### Data supplied ###
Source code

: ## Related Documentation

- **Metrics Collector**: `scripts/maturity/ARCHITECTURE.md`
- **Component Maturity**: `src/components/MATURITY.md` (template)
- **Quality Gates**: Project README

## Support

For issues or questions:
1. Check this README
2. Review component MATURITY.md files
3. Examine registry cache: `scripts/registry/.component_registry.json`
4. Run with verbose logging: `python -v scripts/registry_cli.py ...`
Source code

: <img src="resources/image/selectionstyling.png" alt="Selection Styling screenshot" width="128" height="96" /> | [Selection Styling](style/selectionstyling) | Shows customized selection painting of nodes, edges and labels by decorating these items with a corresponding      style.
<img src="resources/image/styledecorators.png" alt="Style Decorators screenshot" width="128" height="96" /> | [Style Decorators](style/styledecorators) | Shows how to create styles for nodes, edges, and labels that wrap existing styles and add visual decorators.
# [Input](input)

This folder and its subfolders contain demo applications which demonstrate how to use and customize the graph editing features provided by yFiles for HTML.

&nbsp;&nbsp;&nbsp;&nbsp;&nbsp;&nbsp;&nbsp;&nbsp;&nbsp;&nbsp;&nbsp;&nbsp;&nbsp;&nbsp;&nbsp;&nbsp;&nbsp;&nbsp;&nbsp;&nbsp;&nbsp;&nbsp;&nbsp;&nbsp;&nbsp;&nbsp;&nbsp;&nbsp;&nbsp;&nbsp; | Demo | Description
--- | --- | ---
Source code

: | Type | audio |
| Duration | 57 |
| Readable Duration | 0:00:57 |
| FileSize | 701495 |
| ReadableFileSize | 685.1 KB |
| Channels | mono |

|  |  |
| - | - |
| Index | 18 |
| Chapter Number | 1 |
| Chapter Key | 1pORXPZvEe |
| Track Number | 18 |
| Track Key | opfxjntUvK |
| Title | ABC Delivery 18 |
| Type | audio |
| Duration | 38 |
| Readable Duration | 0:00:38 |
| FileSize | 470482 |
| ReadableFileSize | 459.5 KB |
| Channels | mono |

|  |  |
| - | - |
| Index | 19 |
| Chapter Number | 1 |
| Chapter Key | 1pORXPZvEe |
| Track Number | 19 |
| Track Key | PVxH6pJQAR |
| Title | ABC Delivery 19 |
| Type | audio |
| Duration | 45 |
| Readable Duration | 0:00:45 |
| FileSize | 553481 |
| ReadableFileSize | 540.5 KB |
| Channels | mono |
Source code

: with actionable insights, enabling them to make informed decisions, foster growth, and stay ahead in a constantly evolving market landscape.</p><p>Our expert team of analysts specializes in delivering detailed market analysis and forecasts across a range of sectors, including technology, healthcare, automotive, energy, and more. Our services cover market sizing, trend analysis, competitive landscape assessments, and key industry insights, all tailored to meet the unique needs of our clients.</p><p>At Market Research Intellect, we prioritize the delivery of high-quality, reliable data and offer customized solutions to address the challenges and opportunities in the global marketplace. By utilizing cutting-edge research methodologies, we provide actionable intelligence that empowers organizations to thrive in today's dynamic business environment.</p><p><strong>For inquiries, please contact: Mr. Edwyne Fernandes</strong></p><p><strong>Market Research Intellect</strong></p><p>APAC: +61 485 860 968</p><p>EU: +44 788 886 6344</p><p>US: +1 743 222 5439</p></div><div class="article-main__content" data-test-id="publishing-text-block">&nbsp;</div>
###
- Problem -
Only an exact copy of the entries above will do.

- Solution for this task -
Source code

: ## Related Documentation

- **Metrics Collector**: `scripts/maturity/ARCHITECTURE.md`
- **Component Maturity**: `src/components/MATURITY.md` (template)
- **Quality Gates**: Project README

## Support

For issues or questions:
1. Check this README
2. Review component MATURITY.md files
3. Examine registry cache: `scripts/registry/.component_registry.json`
4. Run with verbose logging: `python -v scripts/registry_cli.py ...`
Source code

: <img src="resources/image/selectionstyling.png" alt="Selection Styling screenshot" width="128" height="96" /> | [Selection Styling](style/selectionstyling) | Shows customized selection painting of nodes, edges and labels by decorating these items with a corresponding      style.
<img src="resources/image/styledecorators.png" alt="Style Decorators screenshot" width="128" height="96" /> | [Style Decorators](style/styledecorators) | Shows how to create styles for nodes, edges, and labels that wrap existing styles and add visual decorators.
# [Input](input)

This folder and its subfolders contain demo applications which demonstrate how to use and customize the graph editing features provided by yFiles for HTML.

&nbsp;&nbsp;&nbsp;&nbsp;&nbsp;&nbsp;&nbsp;&nbsp;&nbsp;&nbsp;&nbsp;&nbsp;&nbsp;&nbsp;&nbsp;&nbsp;&nbsp;&nbsp;&nbsp;&nbsp;&nbsp;&nbsp;&nbsp;&nbsp;&nbsp;&nbsp;&nbsp;&nbsp;&nbsp;&nbsp; | Demo | Description
--- | --- | ---
Source code

: | Type | audio |
| Duration | 57 |
| Readable Duration | 0:00:57 |
| FileSize | 701495 |
| ReadableFileSize | 685.1 KB |
| Channels | mono |

|  |  |
| - | - |
| Index | 18 |
| Chapter Number | 1 |
| Chapter Key | 1pORXPZvEe |
| Track Number | 18 |
| Track Key | opfxjntUvK |
| Title | ABC Delivery 18 |
| Type | audio |
| Duration | 38 |
| Readable Duration | 0:00:38 |
| FileSize | 470482 |
| ReadableFileSize | 459.5 KB |
| Channels | mono |

|  |  |
| - | - |
| Index | 19 |
| Chapter Number | 1 |
| Chapter Key | 1pORXPZvEe |
| Track Number | 19 |
| Track Key | PVxH6pJQAR |
| Title | ABC Delivery 19 |
| Type | audio |
| Duration | 45 |
| Readable Duration | 0:00:45 |
| FileSize | 553481 |
| ReadableFileSize | 540.5 KB |
| Channels | mono |
Source code

: with actionable insights, enabling them to make informed decisions, foster growth, and stay ahead in a constantly evolving market landscape.</p><p>Our expert team of analysts specializes in delivering detailed market analysis and forecasts across a range of sectors, including technology, healthcare, automotive, energy, and more. Our services cover market sizing, trend analysis, competitive landscape assessments, and key industry insights, all tailored to meet the unique needs of our clients.</p><p>At Market Research Intellect, we prioritize the delivery of high-quality, reliable data and offer customized solutions to address the challenges and opportunities in the global marketplace. By utilizing cutting-edge research methodologies, we provide actionable intelligence that empowers organizations to thrive in today's dynamic business environment.</p><p><strong>For inquiries, please contact: Mr. Edwyne Fernandes</strong></p><p><strong>Market Research Intellect</strong></p><p>APAC: +61 485 860 968</p><p>EU: +44 788 886 6344</p><p>US: +1 743 222 5439</p></div><div class="article-main__content" data-test-id="publishing-text-block">&nbsp;</div>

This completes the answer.